# Extract provided
━━━

The final phase of accession involves bilateral negotiations between the applicant nation and other working party members regarding the concessions and commitments on tariff levels and market access for goods and services. The new member's commitments are to apply equally to all WTO members under normal non-discrimination rules, even though they are negotiated bilaterally. For instance, as a result of joining the WTO, Armenia offered a 15 per cent ceiling bound tariff rate on accessing its market for goods. Together with the tariff bindings being ad valorem there are no specific or compound rates. Moreover, there are no tariff-rate quotas on both industrial and agricultural products. Armenia's economic and trade performance growth was noted since its first review in 2010, especially its revival from the 2008 global financial crisis, with an average annual 4% GDP growth rate, despite some fluctuations. Armenia's economy was marked by low inflation, diminishing poverty, and essential progress in enhancing its macroeconomic steadiness in which trade in goods and services, which is the equivalent of 87% of GDP, played a growing role.

When the bilateral talks conclude, the working party sends to the general council or ministerial conference an accession package, which includes a summary of all the working party meetings, the Protocol of Accession (a draft membership treaty), and lists ("schedules") of the member to be commitments. Once the general council or ministerial conference approves of the terms of accession, the applicant's parliament must ratify the Protocol of Accession before it can become a member. Some countries may have faced tougher and a much longer accession process due to challenges during negotiations with other WTO members, such as Vietnam, whose negotiations took more than 11 years before it became an official member in January 2007.

━━━

Copy the passage on WTO accession word for word, from "When the bilateral" up to and including "in January 2007.".

━━━

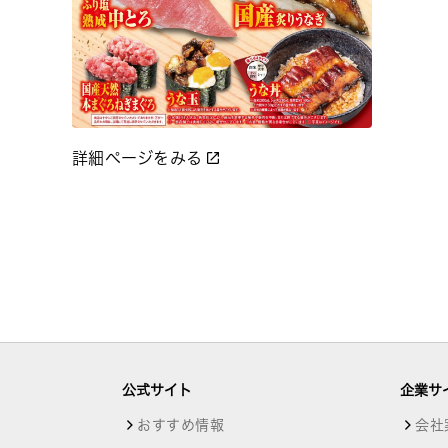
詳細ページをみる
公式サイト
企業サ
おすすめ情報
会社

━━━

# Finished exercise
When the bilateral talks conclude, the working party sends to the general council or ministerial conference an accession package, which includes a summary of all the working party meetings, the Protocol of Accession (a draft membership treaty), and lists ("schedules") of the member to be commitments. Once the general council or ministerial conference approves of the terms of accession, the applicant's parliament must ratify the Protocol of Accession before it can become a member. Some countries may have faced tougher and a much longer accession process due to challenges during negotiations with other WTO members, such as Vietnam, whose negotiations took more than 11 years before it became an official member in January 2007.